While there are several ways to go about funding your small business, you may need to leverage a few options to get started and to grow. Here are a few to explore.

#1: Banks

Banks often have the resources to provide small business owners with capital to keep their companies thriving. PNC’s unsecured small business loans, for example, offer up to $100,000 for business owners at a fixed rate with no collateral required. Banks tend to look at both personal and business credit before issuing loans. Make sure your personal and business credit are in good standing by paying off any debts, keeping your spending in check, and setting up automatic payments to ensure your bills are paid on time.

#2: The Small Business Administration (SBA)

The SBA provides various resources to help small business owners, including a resource which helps them find a suitable lender for their business needs. Their Lender Match[1] system connects owners with more than 800 lenders based on their specific needs, usually within two business days after an application is submitted.

#3: Grants

Applying for a small business grant takes time — both in research and actually applying — but billions of dollars are awarded yearly to small businesses in this way. You can do your own research to find grants that work for you — like grants for women or government-funded grants[2] — or try an aggregator like USA Funding Applications,[3] which provides access to applications from over 20,000 sources.

#4: Investors

Direct contact with people who have the resources to and interest in investing in your business is one of the best ways to go about securing funding. Networking — attending conferences and business events in your field, for example — can help.

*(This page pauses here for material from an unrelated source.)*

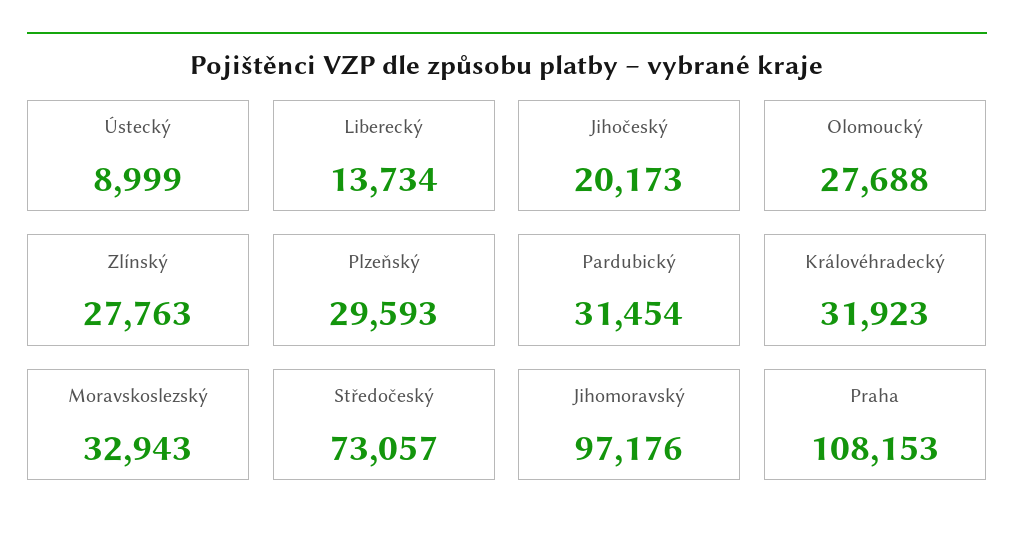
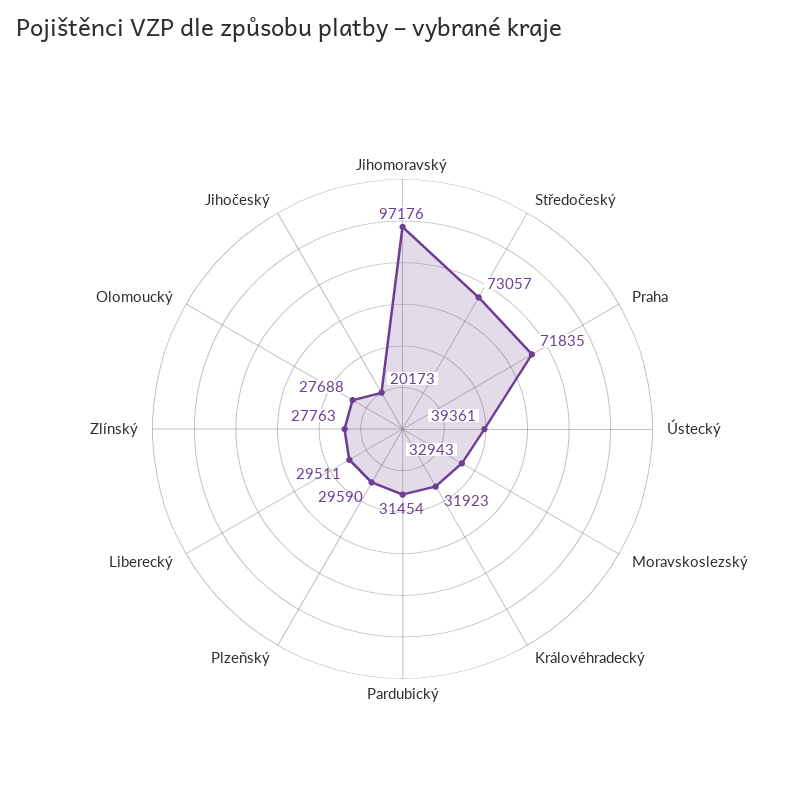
Ústecký: 8999 -> 39361
Liberecký: 13734 -> 29511
Plzeňský: 29593 -> 29590
Praha: 108153 -> 71835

#5: Veteran Assistance Programs

If you’re a veteran or service-disabled veteran, you should know that the federal government offers assistance programs[4] and awards a portion of contracting dollars specifically for businesses owned by veterans each year.

#6: Friends and Family

According to one survey,[5] only 12% of business owners plan to rely on family and friends to fund their business. Borrowing money from the people you love can be tricky and, in some cases, may cause problems. If you do go this route, make everything legal and binding (use a small business attorney to draft the paperwork, for example) and get everyone on the same page regarding terms and payback plans before signing on the dotted line.

There is no limit to the resources available to small business owners to help fund their companies. It’s often just a matter of finding the right one and being persistent and patient.